EXERCISE DETAILS: In every row, replace "pixels" with "px" and leave everything else unchanged.

EXTRACTED MATERIAL:
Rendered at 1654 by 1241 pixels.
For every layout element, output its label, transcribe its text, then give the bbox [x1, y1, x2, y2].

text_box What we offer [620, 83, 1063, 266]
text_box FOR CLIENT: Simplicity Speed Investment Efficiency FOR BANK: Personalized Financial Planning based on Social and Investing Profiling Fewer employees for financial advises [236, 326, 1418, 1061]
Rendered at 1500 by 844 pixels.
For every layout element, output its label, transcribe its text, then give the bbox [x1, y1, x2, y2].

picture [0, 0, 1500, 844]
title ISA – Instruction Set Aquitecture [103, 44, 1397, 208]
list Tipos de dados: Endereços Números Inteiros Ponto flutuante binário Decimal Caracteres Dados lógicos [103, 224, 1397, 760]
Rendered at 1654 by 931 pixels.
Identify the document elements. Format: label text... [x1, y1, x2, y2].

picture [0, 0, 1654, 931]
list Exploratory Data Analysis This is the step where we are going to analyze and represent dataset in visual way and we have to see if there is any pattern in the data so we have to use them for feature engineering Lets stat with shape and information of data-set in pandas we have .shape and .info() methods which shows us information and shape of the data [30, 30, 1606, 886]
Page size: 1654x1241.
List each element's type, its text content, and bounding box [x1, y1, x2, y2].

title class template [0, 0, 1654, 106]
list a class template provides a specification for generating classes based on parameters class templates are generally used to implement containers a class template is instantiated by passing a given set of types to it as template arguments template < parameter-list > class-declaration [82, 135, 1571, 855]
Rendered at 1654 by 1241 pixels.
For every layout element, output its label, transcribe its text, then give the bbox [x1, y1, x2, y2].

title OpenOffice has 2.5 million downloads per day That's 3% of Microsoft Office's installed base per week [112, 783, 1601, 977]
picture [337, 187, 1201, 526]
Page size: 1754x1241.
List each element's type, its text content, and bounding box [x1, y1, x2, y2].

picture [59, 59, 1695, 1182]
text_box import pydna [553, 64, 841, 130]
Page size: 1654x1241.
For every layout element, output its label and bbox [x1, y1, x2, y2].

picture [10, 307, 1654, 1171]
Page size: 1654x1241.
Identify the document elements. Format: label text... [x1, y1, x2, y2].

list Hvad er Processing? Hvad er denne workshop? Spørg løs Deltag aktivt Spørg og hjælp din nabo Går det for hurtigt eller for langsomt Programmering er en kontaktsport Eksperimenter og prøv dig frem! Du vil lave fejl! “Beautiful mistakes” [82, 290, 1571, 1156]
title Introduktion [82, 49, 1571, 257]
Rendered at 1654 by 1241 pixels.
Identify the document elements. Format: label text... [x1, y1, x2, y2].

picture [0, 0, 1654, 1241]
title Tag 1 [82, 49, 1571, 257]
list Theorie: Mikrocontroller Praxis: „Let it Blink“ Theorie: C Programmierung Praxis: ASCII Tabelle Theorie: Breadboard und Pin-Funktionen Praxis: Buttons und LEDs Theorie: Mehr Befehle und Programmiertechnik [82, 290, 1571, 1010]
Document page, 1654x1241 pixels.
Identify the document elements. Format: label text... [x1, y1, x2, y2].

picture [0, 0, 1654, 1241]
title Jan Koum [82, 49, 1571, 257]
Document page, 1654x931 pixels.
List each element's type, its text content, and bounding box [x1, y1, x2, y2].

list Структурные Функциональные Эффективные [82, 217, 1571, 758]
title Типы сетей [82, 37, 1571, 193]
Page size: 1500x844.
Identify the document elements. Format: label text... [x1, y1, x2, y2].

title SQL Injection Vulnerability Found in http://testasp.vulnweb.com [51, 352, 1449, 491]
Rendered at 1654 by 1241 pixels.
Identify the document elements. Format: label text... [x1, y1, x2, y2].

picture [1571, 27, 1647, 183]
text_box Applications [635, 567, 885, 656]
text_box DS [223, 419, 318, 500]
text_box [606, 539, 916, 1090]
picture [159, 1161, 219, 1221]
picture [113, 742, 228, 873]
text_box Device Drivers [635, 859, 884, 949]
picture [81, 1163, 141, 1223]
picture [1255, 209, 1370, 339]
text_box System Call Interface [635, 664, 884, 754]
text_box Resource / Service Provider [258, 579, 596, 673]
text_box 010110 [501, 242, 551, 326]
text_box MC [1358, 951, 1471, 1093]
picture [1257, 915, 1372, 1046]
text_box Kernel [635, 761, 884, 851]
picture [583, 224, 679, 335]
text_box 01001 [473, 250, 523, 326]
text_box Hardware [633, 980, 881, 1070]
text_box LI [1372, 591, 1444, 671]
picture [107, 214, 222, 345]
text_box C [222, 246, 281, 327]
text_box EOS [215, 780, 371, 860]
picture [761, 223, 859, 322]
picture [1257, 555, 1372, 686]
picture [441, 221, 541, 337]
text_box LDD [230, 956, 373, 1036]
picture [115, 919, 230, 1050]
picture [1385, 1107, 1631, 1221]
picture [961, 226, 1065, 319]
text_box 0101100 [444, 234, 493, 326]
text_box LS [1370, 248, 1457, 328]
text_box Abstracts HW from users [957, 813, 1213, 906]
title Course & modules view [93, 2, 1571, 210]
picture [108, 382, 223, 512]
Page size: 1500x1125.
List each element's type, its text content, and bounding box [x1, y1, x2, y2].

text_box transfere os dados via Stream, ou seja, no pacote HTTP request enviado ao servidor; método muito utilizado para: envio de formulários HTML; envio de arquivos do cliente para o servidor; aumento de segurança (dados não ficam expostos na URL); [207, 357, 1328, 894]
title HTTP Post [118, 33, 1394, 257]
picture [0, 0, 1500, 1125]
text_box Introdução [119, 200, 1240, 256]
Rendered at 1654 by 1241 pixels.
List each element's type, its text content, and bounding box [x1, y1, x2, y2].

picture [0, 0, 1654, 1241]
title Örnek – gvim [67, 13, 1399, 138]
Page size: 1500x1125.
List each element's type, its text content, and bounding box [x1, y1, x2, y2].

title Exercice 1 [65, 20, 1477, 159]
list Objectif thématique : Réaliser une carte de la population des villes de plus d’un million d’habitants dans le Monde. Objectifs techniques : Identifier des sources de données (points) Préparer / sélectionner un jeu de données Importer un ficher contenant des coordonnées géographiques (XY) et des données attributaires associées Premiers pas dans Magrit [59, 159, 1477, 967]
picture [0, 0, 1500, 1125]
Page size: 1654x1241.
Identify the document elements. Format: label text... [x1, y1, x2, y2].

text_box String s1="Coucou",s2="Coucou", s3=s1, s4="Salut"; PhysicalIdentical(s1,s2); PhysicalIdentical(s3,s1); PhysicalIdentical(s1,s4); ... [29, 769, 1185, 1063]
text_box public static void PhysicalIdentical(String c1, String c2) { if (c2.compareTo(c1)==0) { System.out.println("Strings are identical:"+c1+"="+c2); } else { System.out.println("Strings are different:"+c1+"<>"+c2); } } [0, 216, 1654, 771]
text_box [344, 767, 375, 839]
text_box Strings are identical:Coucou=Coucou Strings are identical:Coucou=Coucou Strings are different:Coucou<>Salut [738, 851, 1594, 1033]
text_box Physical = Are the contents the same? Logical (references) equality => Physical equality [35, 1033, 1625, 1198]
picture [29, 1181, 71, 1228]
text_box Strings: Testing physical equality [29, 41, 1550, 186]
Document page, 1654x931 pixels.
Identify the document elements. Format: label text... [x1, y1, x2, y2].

ANSWER:
Rendered at 1654 by 1241 px.
For every layout element, output its label, transcribe its text, then give the bbox [x1, y1, x2, y2].

text_box What we offer [620, 83, 1063, 266]
text_box FOR CLIENT: Simplicity Speed Investment Efficiency FOR BANK: Personalized Financial Planning based on Social and Investing Profiling Fewer employees for financial advises [236, 326, 1418, 1061]
Rendered at 1500 by 844 px.
For every layout element, output its label, transcribe its text, then give the bbox [x1, y1, x2, y2].

picture [0, 0, 1500, 844]
title ISA – Instruction Set Aquitecture [103, 44, 1397, 208]
list Tipos de dados: Endereços Números Inteiros Ponto flutuante binário Decimal Caracteres Dados lógicos [103, 224, 1397, 760]
Rendered at 1654 by 931 px.
Identify the document elements. Format: label text... [x1, y1, x2, y2].

picture [0, 0, 1654, 931]
list Exploratory Data Analysis This is the step where we are going to analyze and represent dataset in visual way and we have to see if there is any pattern in the data so we have to use them for feature engineering Lets stat with shape and information of data-set in pandas we have .shape and .info() methods which shows us information and shape of the data [30, 30, 1606, 886]
Page size: 1654x1241.
List each element's type, its text content, and bounding box [x1, y1, x2, y2].

title class template [0, 0, 1654, 106]
list a class template provides a specification for generating classes based on parameters class templates are generally used to implement containers a class template is instantiated by passing a given set of types to it as template arguments template < parameter-list > class-declaration [82, 135, 1571, 855]
Rendered at 1654 by 1241 px.
For every layout element, output its label, transcribe its text, then give the bbox [x1, y1, x2, y2].

title OpenOffice has 2.5 million downloads per day That's 3% of Microsoft Office's installed base per week [112, 783, 1601, 977]
picture [337, 187, 1201, 526]
Page size: 1754x1241.
List each element's type, its text content, and bounding box [x1, y1, x2, y2].

picture [59, 59, 1695, 1182]
text_box import pydna [553, 64, 841, 130]
Page size: 1654x1241.
For every layout element, output its label and bbox [x1, y1, x2, y2].

picture [10, 307, 1654, 1171]
Page size: 1654x1241.
Identify the document elements. Format: label text... [x1, y1, x2, y2].

list Hvad er Processing? Hvad er denne workshop? Spørg løs Deltag aktivt Spørg og hjælp din nabo Går det for hurtigt eller for langsomt Programmering er en kontaktsport Eksperimenter og prøv dig frem! Du vil lave fejl! “Beautiful mistakes” [82, 290, 1571, 1156]
title Introduktion [82, 49, 1571, 257]
Rendered at 1654 by 1241 px.
Identify the document elements. Format: label text... [x1, y1, x2, y2].

picture [0, 0, 1654, 1241]
title Tag 1 [82, 49, 1571, 257]
list Theorie: Mikrocontroller Praxis: „Let it Blink“ Theorie: C Programmierung Praxis: ASCII Tabelle Theorie: Breadboard und Pin-Funktionen Praxis: Buttons und LEDs Theorie: Mehr Befehle und Programmiertechnik [82, 290, 1571, 1010]
Document page, 1654x1241 px.
Identify the document elements. Format: label text... [x1, y1, x2, y2].

picture [0, 0, 1654, 1241]
title Jan Koum [82, 49, 1571, 257]
Document page, 1654x931 px.
List each element's type, its text content, and bounding box [x1, y1, x2, y2].

list Структурные Функциональные Эффективные [82, 217, 1571, 758]
title Типы сетей [82, 37, 1571, 193]
Page size: 1500x844.
Identify the document elements. Format: label text... [x1, y1, x2, y2].

title SQL Injection Vulnerability Found in http://testasp.vulnweb.com [51, 352, 1449, 491]
Rendered at 1654 by 1241 px.
Identify the document elements. Format: label text... [x1, y1, x2, y2].

picture [1571, 27, 1647, 183]
text_box Applications [635, 567, 885, 656]
text_box DS [223, 419, 318, 500]
text_box [606, 539, 916, 1090]
picture [159, 1161, 219, 1221]
picture [113, 742, 228, 873]
text_box Device Drivers [635, 859, 884, 949]
picture [81, 1163, 141, 1223]
picture [1255, 209, 1370, 339]
text_box System Call Interface [635, 664, 884, 754]
text_box Resource / Service Provider [258, 579, 596, 673]
text_box 010110 [501, 242, 551, 326]
text_box MC [1358, 951, 1471, 1093]
picture [1257, 915, 1372, 1046]
text_box Kernel [635, 761, 884, 851]
picture [583, 224, 679, 335]
text_box 01001 [473, 250, 523, 326]
text_box Hardware [633, 980, 881, 1070]
text_box LI [1372, 591, 1444, 671]
picture [107, 214, 222, 345]
text_box C [222, 246, 281, 327]
text_box EOS [215, 780, 371, 860]
picture [761, 223, 859, 322]
picture [1257, 555, 1372, 686]
picture [441, 221, 541, 337]
text_box LDD [230, 956, 373, 1036]
picture [115, 919, 230, 1050]
picture [1385, 1107, 1631, 1221]
picture [961, 226, 1065, 319]
text_box 0101100 [444, 234, 493, 326]
text_box LS [1370, 248, 1457, 328]
text_box Abstracts HW from users [957, 813, 1213, 906]
title Course & modules view [93, 2, 1571, 210]
picture [108, 382, 223, 512]
Page size: 1500x1125.
List each element's type, its text content, and bounding box [x1, y1, x2, y2].

text_box transfere os dados via Stream, ou seja, no pacote HTTP request enviado ao servidor; método muito utilizado para: envio de formulários HTML; envio de arquivos do cliente para o servidor; aumento de segurança (dados não ficam expostos na URL); [207, 357, 1328, 894]
title HTTP Post [118, 33, 1394, 257]
picture [0, 0, 1500, 1125]
text_box Introdução [119, 200, 1240, 256]
Rendered at 1654 by 1241 px.
List each element's type, its text content, and bounding box [x1, y1, x2, y2].

picture [0, 0, 1654, 1241]
title Örnek – gvim [67, 13, 1399, 138]
Page size: 1500x1125.
List each element's type, its text content, and bounding box [x1, y1, x2, y2].

title Exercice 1 [65, 20, 1477, 159]
list Objectif thématique : Réaliser une carte de la population des villes de plus d’un million d’habitants dans le Monde. Objectifs techniques : Identifier des sources de données (points) Préparer / sélectionner un jeu de données Importer un ficher contenant des coordonnées géographiques (XY) et des données attributaires associées Premiers pas dans Magrit [59, 159, 1477, 967]
picture [0, 0, 1500, 1125]
Page size: 1654x1241.
Identify the document elements. Format: label text... [x1, y1, x2, y2].

text_box String s1="Coucou",s2="Coucou", s3=s1, s4="Salut"; PhysicalIdentical(s1,s2); PhysicalIdentical(s3,s1); PhysicalIdentical(s1,s4); ... [29, 769, 1185, 1063]
text_box public static void PhysicalIdentical(String c1, String c2) { if (c2.compareTo(c1)==0) { System.out.println("Strings are identical:"+c1+"="+c2); } else { System.out.println("Strings are different:"+c1+"<>"+c2); } } [0, 216, 1654, 771]
text_box [344, 767, 375, 839]
text_box Strings are identical:Coucou=Coucou Strings are identical:Coucou=Coucou Strings are different:Coucou<>Salut [738, 851, 1594, 1033]
text_box Physical = Are the contents the same? Logical (references) equality => Physical equality [35, 1033, 1625, 1198]
picture [29, 1181, 71, 1228]
text_box Strings: Testing physical equality [29, 41, 1550, 186]
Document page, 1654x931 px.
Identify the document elements. Format: label text... [x1, y1, x2, y2].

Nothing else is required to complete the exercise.